In the Media


Less is more.

From Holistic Living Magazine

These statistics may leave you shaking in the shoes you just charged on your credit card. Over 1 million Americans filed for bankruptcy in 1996. Consumers now owe a record 19 percent of their disposable incomes, not including mortgage or home equity loans. . . . Americans are among the wealthiest in the world, yet save only 4.8 percent of our incomes, the lowest percentage of any industrialized nation and less than half our average rate during the period from 1950 to 1980.

However, there is a movement afoot that has enabled people not only to pay off their debt and begin saving, but that has also helped them start living lives they had only dreamed about before. Known as voluntary simplicity, the movement takes its name from the title of a book by Duane Elgin first published in 1981, though the term was coined by Richard Gregg, an admirer of Ghandi who defined it in a 1936 article as "singleness of purpose, sincerity, and honesty within" as well as the avoidance of "possessions irrelevant to the chief purpose of life." These twin principles of integrity and frugality form the basis of the movement, and across the country individuals are coming together in "simplicity circles" and "money groups" to discover what they truly value in life and to examine how they can streamline their lives in service of what they really care about.

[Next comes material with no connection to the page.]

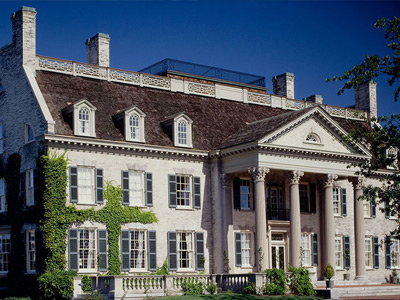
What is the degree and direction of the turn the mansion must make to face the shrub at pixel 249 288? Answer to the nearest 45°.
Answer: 0° — it already faces it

Tyler Watson, who is starting a simplicity circle in Cherry Hill, New Jersey, first read an article on the voluntary simplicity movement in a Wilmington, Delaware newspaper and started subscribing to Simple Living Journal, a quarterly newsletter Janet Luhrs started publishing five years ago in Seattle, Washington as a compendium of the movement that features stories of "real people making real changes that are really working." Like Mayer, Watson had always felt a sense of responsibility toward the environment. "Reading the article was enough," he said. "The movement and its ideas were already in the flow of where I was. . . . Concepts such as 'less is more' are ones I had been contemplating for years. I grew up on a farm . . . so I have been familiar with simplicity most of my life."